Elon Musk Owns Twitter, So the Rules Are Going To Be Whatever He Wants

If the bird site's new owner wants to protect free speech, he should focus on resisting government requests to remove content.


On Monday, Twitter suspended comedian Kathy Griffin from the site after she changed her name to "Elon Musk" in an effort to impersonate and make fun of the bird site's new owner.

This has produced not-entirely-undeserved charges of hypocrisy on Musk's part, given that one of his very first actions after acquiring the site two weeks ago was to confidently proclaim "comedy is now legal on Twitter." It would appear that comedy is only permissible if it is clearly labelled as such.

Of course, this policy isn't actually new: Even before Musk, parody accounts were ineligible for verification. Twitter's current policies state that users "may not impersonate individuals, groups, or organizations to mislead, confuse, or deceive others, nor use a fake identity in a manner that disrupts the experience of others on Twitter." But the policy is clearly inconsistent with an ethos of free speech absolutism, which Musk has stated is his guiding principle.

This gets at a larger problem, which is that "free speech absolutism" does not work as a content moderation strategy. There are many examples of speech that would be legal under a First Amendment framework—the government may not take action against them—but are nevertheless unwelcome on social media. Musk himself has declared war on spam and bots, and for good reason: This kind of content degrades the user experience, confuses advertisers, and distorts the true financial value of the company.

Eliminating pathologically obnoxious content is a smart idea, but it isn't in-keeping with a principle of abiding by the Constitution's own prohibitions on censorship. Musk has said that he is "against censorship that goes far beyond the law"; the law permits him to engage in as much or as little censorship as he wishes, since he is the owner of a private company and not an employee of the federal government. But if he is defining "free speech" as whatever the First Amendment allows, then taking action against Kathy Griffin certainly violates it.

Musk has further complicated matters by vowing that Twitter must become "the most accurate source of information about our world." Former Twitter CEO Jack Dorsey asked a perceptive follow-up question: "Accurate to who?" After all, social media moderators who nuked the Hunter Biden laptop story or prevent discussion of the COVID-19 lab leak theory likely thought they were working in the best interests of accuracy—it just so happened that they were misguided. Efforts to purge misinformation from Twitter, Facebook, and YouTube go awry, not because the moderators are nefarious, but because they are prone to the very same biases as everyone else.

Twitter does have a feature that offers a potential, intriguing solution to the misinformation problem: a program formerly known as Birdwatch, which is being renamed Community Notes. Birdwatch is user-curated fact-checking, which makes it more like Wikipedia, and thus vastly superior to the kind of fact-checking employed on other social media sites. Facebook, for instance, has outsourced fact-checking to a small number of activist organizations that often make basic mistakes.

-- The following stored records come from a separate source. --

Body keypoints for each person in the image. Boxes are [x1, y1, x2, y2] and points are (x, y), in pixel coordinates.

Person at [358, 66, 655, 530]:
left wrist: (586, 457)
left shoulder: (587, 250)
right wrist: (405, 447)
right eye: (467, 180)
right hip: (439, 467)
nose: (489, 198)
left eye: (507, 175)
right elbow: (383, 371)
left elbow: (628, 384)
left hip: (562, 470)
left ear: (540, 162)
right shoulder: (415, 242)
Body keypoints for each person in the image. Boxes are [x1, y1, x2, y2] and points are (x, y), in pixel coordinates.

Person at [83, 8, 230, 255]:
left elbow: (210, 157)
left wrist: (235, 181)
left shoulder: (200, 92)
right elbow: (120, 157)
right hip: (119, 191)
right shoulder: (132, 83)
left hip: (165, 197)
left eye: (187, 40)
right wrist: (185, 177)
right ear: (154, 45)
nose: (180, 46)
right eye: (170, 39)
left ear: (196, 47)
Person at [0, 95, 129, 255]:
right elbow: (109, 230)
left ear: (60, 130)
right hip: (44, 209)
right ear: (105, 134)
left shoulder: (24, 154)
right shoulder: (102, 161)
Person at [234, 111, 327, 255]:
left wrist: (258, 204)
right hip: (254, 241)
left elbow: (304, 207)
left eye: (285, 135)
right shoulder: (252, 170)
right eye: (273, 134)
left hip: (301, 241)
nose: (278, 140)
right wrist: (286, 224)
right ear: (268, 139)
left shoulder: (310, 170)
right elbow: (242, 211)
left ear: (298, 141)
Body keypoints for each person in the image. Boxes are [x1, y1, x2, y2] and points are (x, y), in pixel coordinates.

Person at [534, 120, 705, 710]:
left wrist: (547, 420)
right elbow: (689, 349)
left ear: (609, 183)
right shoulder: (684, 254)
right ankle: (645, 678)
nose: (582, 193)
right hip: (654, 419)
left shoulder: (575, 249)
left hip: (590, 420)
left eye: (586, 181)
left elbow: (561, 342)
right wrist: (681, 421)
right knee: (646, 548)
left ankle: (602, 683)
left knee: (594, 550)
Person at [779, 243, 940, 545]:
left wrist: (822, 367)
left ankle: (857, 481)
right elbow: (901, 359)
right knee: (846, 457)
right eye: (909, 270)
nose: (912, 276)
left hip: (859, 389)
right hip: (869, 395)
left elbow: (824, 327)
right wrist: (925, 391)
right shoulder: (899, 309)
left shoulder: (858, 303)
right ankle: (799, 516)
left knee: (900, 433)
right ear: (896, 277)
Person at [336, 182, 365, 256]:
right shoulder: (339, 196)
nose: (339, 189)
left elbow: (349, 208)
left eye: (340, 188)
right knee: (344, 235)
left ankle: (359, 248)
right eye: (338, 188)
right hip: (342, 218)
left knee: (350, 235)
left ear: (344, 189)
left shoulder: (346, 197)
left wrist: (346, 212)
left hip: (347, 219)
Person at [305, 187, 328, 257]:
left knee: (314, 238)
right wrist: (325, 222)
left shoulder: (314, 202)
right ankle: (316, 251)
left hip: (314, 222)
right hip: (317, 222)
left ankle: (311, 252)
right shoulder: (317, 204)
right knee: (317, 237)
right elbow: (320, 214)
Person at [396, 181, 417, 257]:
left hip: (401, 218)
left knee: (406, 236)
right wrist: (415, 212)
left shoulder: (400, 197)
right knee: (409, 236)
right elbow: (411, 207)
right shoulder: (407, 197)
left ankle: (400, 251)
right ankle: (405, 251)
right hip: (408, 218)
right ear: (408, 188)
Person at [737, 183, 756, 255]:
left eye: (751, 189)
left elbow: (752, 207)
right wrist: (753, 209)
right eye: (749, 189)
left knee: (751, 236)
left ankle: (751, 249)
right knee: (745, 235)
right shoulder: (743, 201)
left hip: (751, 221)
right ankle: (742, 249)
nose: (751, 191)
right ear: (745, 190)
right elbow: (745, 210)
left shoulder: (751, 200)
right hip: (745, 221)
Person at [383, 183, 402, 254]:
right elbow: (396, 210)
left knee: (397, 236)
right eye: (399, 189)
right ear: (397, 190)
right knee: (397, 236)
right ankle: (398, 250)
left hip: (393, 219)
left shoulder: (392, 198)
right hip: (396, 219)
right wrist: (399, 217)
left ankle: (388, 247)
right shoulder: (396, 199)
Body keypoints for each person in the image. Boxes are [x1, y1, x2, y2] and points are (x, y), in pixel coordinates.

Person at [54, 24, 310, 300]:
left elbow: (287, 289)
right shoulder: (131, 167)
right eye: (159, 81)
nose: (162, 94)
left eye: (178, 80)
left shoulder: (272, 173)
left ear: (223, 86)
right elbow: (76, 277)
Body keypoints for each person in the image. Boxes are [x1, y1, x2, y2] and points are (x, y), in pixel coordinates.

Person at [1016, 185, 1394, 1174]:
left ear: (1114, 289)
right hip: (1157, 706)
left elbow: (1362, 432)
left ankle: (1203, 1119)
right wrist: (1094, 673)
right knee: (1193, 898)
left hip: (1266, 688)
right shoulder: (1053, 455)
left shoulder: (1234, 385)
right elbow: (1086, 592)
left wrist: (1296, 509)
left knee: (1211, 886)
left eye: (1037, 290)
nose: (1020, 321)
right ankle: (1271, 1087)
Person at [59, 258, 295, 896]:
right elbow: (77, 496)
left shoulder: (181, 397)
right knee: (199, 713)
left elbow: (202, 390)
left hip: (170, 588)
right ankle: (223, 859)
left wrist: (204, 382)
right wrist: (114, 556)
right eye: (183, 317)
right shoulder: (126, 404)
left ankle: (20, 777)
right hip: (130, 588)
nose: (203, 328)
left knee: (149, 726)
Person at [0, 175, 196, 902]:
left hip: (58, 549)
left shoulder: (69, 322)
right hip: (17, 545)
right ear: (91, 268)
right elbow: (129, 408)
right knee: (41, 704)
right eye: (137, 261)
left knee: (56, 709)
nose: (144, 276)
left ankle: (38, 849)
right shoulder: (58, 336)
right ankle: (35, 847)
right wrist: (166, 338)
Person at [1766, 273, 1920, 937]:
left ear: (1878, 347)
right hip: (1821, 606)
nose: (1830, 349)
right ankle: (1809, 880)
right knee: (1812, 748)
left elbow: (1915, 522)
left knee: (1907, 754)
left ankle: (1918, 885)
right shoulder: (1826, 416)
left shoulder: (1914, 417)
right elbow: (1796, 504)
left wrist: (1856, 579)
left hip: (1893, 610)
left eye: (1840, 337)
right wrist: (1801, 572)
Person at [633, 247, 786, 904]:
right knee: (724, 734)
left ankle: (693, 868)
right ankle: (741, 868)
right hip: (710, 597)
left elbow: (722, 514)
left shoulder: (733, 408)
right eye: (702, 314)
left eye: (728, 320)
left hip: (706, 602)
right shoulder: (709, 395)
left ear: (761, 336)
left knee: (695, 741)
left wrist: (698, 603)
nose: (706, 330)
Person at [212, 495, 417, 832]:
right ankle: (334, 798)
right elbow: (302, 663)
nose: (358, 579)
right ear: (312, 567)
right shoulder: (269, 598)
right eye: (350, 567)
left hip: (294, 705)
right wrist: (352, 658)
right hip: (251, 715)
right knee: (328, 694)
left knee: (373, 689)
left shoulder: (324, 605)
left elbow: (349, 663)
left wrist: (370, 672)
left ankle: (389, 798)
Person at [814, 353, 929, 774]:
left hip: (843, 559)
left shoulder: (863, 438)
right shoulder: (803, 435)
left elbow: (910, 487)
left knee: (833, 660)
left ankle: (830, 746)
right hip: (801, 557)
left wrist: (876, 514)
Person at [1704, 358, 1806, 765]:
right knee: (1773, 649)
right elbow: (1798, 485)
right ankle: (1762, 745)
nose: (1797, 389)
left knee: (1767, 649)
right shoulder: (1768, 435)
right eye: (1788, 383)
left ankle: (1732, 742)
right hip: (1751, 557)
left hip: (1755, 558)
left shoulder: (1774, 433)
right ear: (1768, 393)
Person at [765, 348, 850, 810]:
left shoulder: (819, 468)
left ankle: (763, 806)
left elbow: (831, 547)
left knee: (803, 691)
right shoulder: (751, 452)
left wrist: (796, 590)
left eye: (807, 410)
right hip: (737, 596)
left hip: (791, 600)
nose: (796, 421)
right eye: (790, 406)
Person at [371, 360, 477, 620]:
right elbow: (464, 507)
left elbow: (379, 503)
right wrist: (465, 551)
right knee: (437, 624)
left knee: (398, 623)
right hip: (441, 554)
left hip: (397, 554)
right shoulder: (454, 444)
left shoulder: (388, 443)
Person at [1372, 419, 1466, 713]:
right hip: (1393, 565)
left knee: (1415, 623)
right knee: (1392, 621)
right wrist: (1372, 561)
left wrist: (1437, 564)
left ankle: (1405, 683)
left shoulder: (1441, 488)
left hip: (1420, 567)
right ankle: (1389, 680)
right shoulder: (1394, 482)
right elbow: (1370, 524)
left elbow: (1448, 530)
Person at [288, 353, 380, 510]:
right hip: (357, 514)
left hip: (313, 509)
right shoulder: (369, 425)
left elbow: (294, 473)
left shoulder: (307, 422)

But even so, it's clear accuracy, authenticity, and free speech are all guiding principles that will occasionally interfere with one another. Perhaps Musk should just admit the rules are going to be whatever he decides they should be, likely with the goal of maximizing revenue, vis-à-vis advertisers or by charging $8 for verification. Users are going to have to live with that.

There is a kind of content moderation that more obviously violates free speech principles, and even comes closer to running afoul of the First Amendment—that would be "jawboning"; government bureaucrats routinely contact social media companies and push them to remove content. The extent of these efforts are becoming better known to the public each day—it is clear that White House officials made specific overtures to content moderators on various COVID-19 subjects.